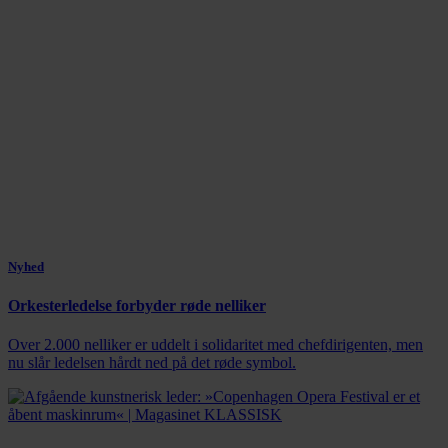
Nyhed
Orkesterledelse forbyder røde nelliker
Over 2.000 nelliker er uddelt i solidaritet med chefdirigenten, men
nu slår ledelsen hårdt ned på det røde symbol.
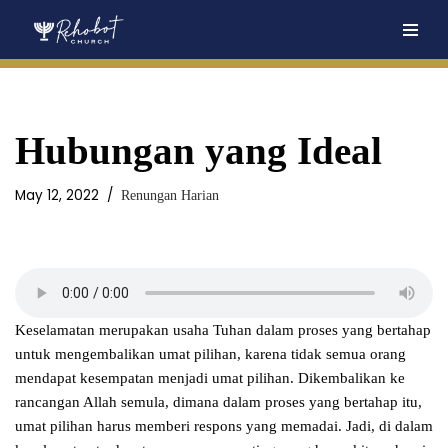
Skip
to
content
Hubungan yang Ideal
May 12, 2022
Renungan Harian
Keselamatan merupakan usaha Tuhan dalam proses yang bertahap
untuk mengembalikan umat pilihan, karena tidak semua orang
mendapat kesempatan menjadi umat pilihan. Dikembalikan ke
rancangan Allah semula, dimana dalam proses yang bertahap itu,
umat pilihan harus memberi respons yang memadai. Jadi, di dalam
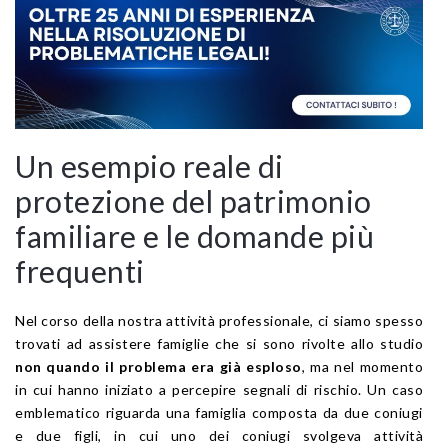
Un esempio reale di
protezione del patrimonio
familiare e le domande più
frequenti
Nel corso della nostra attività professionale, ci siamo spesso
trovati ad assistere famiglie che si sono rivolte allo studio
non quando il problema era già esploso
, ma nel momento
in cui hanno iniziato a percepire segnali di rischio. Un caso
emblematico riguarda una famiglia composta da due coniugi
e due figli, in cui uno dei coniugi svolgeva attività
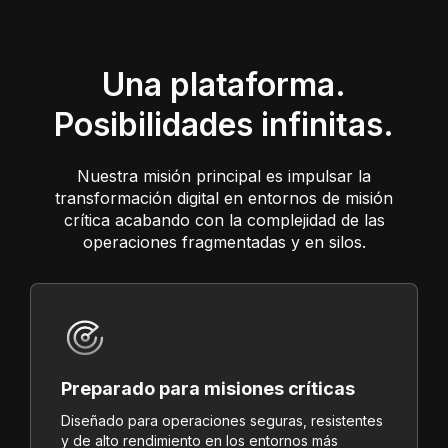
Una plataforma.
Posibilidades infinitas.
Nuestra misión principal es impulsar la
transformación digital en entornos de misión
crítica acabando con la complejidad de las
operaciones fragmentadas y en silos.
Preparado para misiones críticas
Diseñado para operaciones seguras, resistentes
y de alto rendimiento en los entornos más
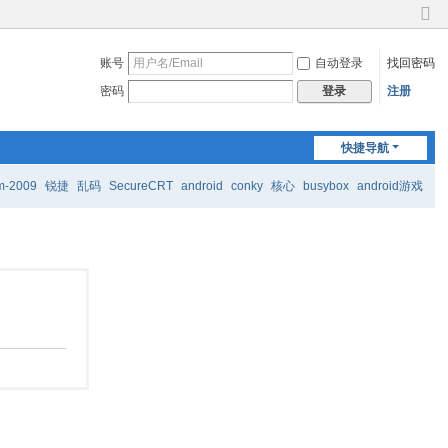
切
换
账号
自动登录
找回密码
到
窄
密码
注册
登录
版
快捷导航
m-2009
锐捷
乱码
SecureCRT
android
conky
核心
busybox
android游戏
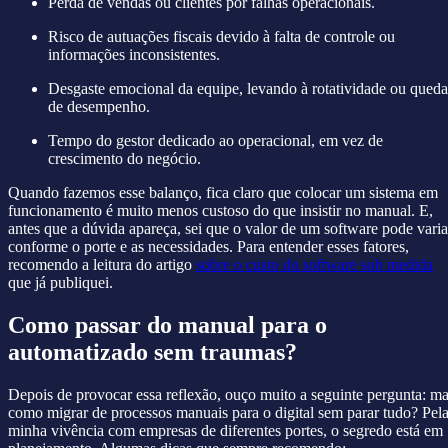
Perda de vendas ou clientes por falhas operacionais.
Risco de autuações fiscais devido à falta de controle ou
informações inconsistentes.
Desgaste emocional da equipe, levando à rotatividade ou queda
de desempenho.
Tempo do gestor dedicado ao operacional, em vez de
crescimento do negócio.
Quando fazemos esse balanço, fica claro que colocar um sistema em
funcionamento é muito menos custoso do que insistir no manual. E,
antes que a dúvida apareça, sei que o valor de um software pode varia
conforme o porte e as necessidades. Para entender esses fatores,
recomendo a leitura do artigo
sobre o custo do software sob medida
que já publiquei.
Como passar do manual para o
automatizado sem traumas?
Depois de provocar essa reflexão, ouço muito a seguinte pergunta: m
como migrar de processos manuais para o digital sem parar tudo? Pel
minha vivência com empresas de diferentes portes, o segredo está em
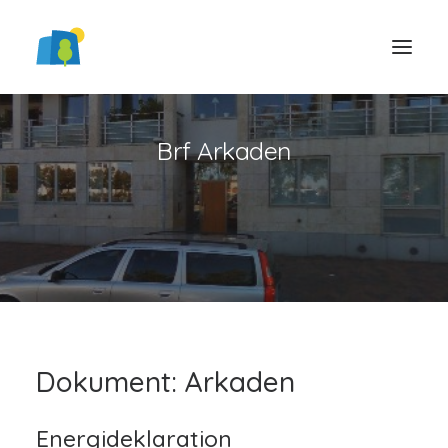
Brf Arkaden
LOGGA IN
Dokument: Arkaden
Energideklaration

* * * * * * * * *

**Task item**
In your answer, repeat the material above in full, exactly, and without its pictures.

**Completed task**
Nyhed
Orkesterledelse forbyder røde nelliker
Over 2.000 nelliker er uddelt i solidaritet med chefdirigenten, men
nu slår ledelsen hårdt ned på det røde symbol.
Skip
to
content
Hubungan yang Ideal
May 12, 2022
Renungan Harian
Keselamatan merupakan usaha Tuhan dalam proses yang bertahap
untuk mengembalikan umat pilihan, karena tidak semua orang
mendapat kesempatan menjadi umat pilihan. Dikembalikan ke
rancangan Allah semula, dimana dalam proses yang bertahap itu,
umat pilihan harus memberi respons yang memadai. Jadi, di dalam
Un esempio reale di
protezione del patrimonio
familiare e le domande più
frequenti
Nel corso della nostra attività professionale, ci siamo spesso
trovati ad assistere famiglie che si sono rivolte allo studio
non quando il problema era già esploso
, ma nel momento
in cui hanno iniziato a percepire segnali di rischio. Un caso
emblematico riguarda una famiglia composta da due coniugi
e due figli, in cui uno dei coniugi svolgeva attività
Una plataforma.
Posibilidades infinitas.
Nuestra misión principal es impulsar la
transformación digital en entornos de misión
crítica acabando con la complejidad de las
operaciones fragmentadas y en silos.
Preparado para misiones críticas
Diseñado para operaciones seguras, resistentes
y de alto rendimiento en los entornos más
切
换
账号
自动登录
找回密码
到
窄
密码
注册
登录
版
快捷导航
m-2009
锐捷
乱码
SecureCRT
android
conky
核心
busybox
android游戏
Perda de vendas ou clientes por falhas operacionais.
Risco de autuações fiscais devido à falta de controle ou
informações inconsistentes.
Desgaste emocional da equipe, levando à rotatividade ou queda
de desempenho.
Tempo do gestor dedicado ao operacional, em vez de
crescimento do negócio.
Quando fazemos esse balanço, fica claro que colocar um sistema em
funcionamento é muito menos custoso do que insistir no manual. E,
antes que a dúvida apareça, sei que o valor de um software pode varia
conforme o porte e as necessidades. Para entender esses fatores,
recomendo a leitura do artigo
sobre o custo do software sob medida
que já publiquei.
Como passar do manual para o
automatizado sem traumas?
Depois de provocar essa reflexão, ouço muito a seguinte pergunta: m
como migrar de processos manuais para o digital sem parar tudo? Pel
minha vivência com empresas de diferentes portes, o segredo está em
Brf Arkaden
LOGGA IN
Dokument: Arkaden
Energideklaration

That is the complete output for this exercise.